L’amertume de la famille est d’autant plus grande que certains de ses membres ont été reçus à Washington par des diplomates américains de haut rang qui ont au moins eu la courtoisie de les écouter.

Sarkozy perdu dans les sables

Surtout, elle déplore que les responsables français ne mettent pas la même ardeur à défendre un homme de 73 ans, de santé fragile, injustement condamné – Amnesty International et Human Rights Watch ne le soutiendraient pas comme ils le font si tel n’était pas le cas – qu’un certain nombre de parlementaires européens venus de tous les horizons. Ceux-ci entendent rappeler aux dirigeants du royaume que le statut avancé dont il bénéficie auprès de l’Union européenne a notamment pour conséquence le respect des droits humains et notamment celui de juger un homme conformément aux normes internationales et non pas au cours d’un simulacre de procès expédié en quelques heures. Une pétition de soutien au colonel Terhzaz de parlementaires européens est en cours qui a déjà recueilli près de 150 signatures.

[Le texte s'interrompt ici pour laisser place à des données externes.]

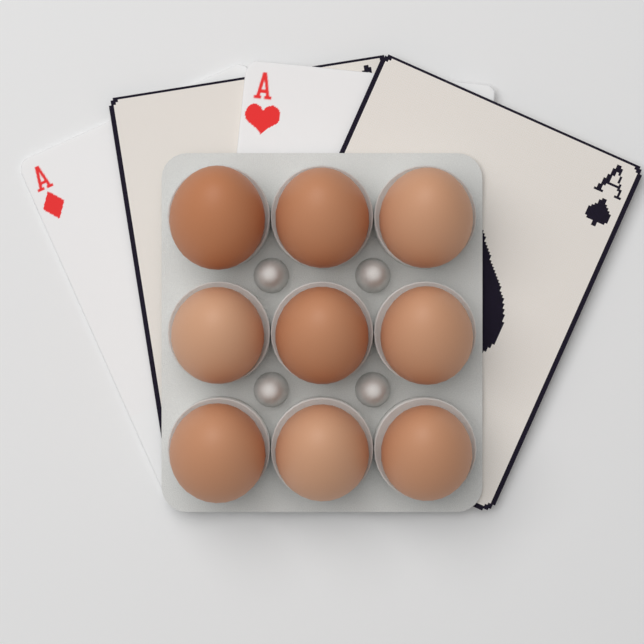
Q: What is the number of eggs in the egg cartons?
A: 9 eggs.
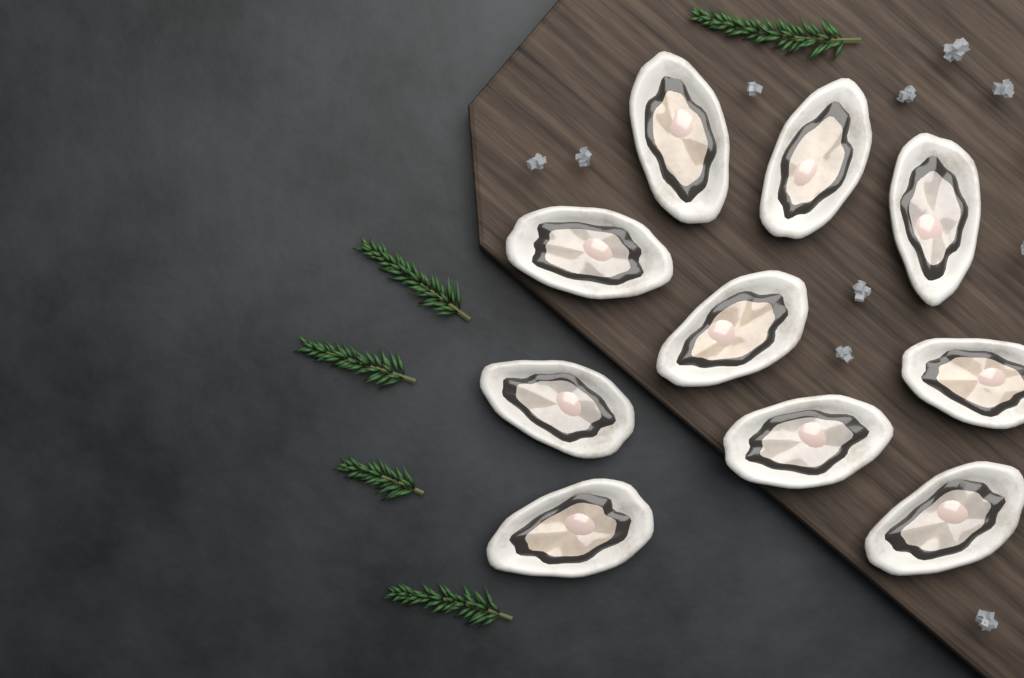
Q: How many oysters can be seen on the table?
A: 10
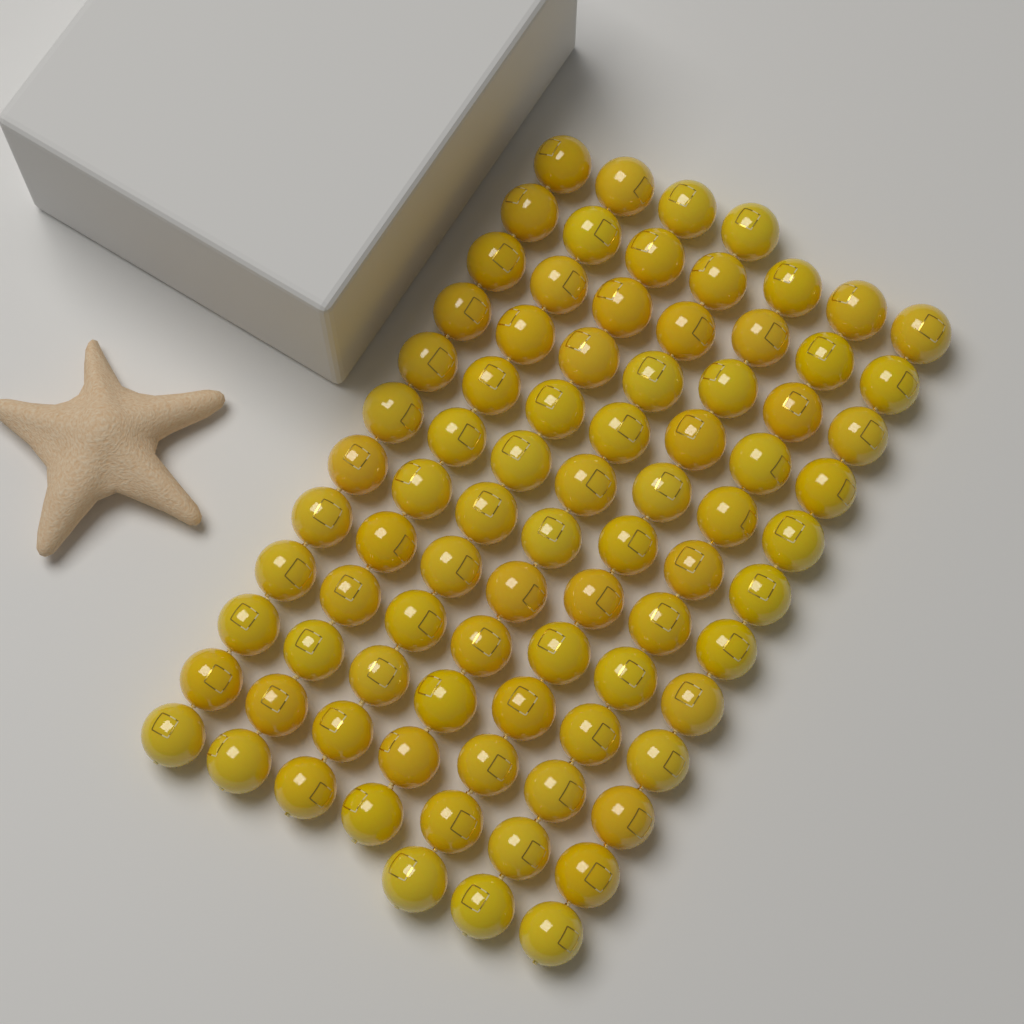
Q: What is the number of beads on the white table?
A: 84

Signalons enfin que les avocats du prisonnier, qui ont demandé le 30 septembre dernier à être reçus par Nicolas Sarkozy, attendent toujours une réponse.

Depuis que « l’affaire Terhzaz « a été médiatisée rien n’a été épargné à Sonia, la fille du colonel, qui a renoncé provisoirement à ses études pour se consacrer entièrement à la défense de son père. Régulièrement, lors de ses déplacements en Europe, elle est pesamment suivie par des agents des services de sécurité marocains. L’appui d’Amnesty International et d’HRW ou les articles de presse se sont aussitôt traduits par une aggravation des conditions de détention de Kaddour Terhzaz, privé à 73 ans de matelas et de sommier ! Aucun diplomate français n’a pu rendre visite à cet homme, binational comme ses quatre enfants et diplômé des grandes écoles françaises ! Tout cela ne paraît guère gêner les responsables français qui se bornent à évoquer, du bout des lèvres, le cas de ce détenu pour ne pas, croient-ils, compromettre les intérêts de la France dans le royaume ! Petits calculs qui ne servent ni la France, ni le Maroc empêtré une fois de plus dans un sordide règlement de comptes.